What lines in this listing contain the string "part"? Report each one by copying it.

---------- Data ----------

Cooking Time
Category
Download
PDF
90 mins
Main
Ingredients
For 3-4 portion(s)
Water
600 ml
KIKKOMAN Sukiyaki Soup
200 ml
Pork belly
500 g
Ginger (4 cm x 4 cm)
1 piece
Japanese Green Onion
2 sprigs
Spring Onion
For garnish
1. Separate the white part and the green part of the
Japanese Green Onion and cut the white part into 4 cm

----------
---------- Data ----------

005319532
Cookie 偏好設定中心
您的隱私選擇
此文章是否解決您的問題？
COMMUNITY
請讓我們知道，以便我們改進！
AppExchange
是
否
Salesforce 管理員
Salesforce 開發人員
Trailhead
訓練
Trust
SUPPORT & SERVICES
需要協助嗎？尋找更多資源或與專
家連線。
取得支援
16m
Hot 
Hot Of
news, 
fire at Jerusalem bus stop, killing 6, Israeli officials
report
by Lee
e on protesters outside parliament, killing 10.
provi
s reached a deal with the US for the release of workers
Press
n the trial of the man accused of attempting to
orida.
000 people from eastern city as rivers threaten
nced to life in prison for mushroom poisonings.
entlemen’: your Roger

----------

--- Output of the exercise ---
1. Separate the white part and the green part of the
Japanese Green Onion and cut the white part into 4 cm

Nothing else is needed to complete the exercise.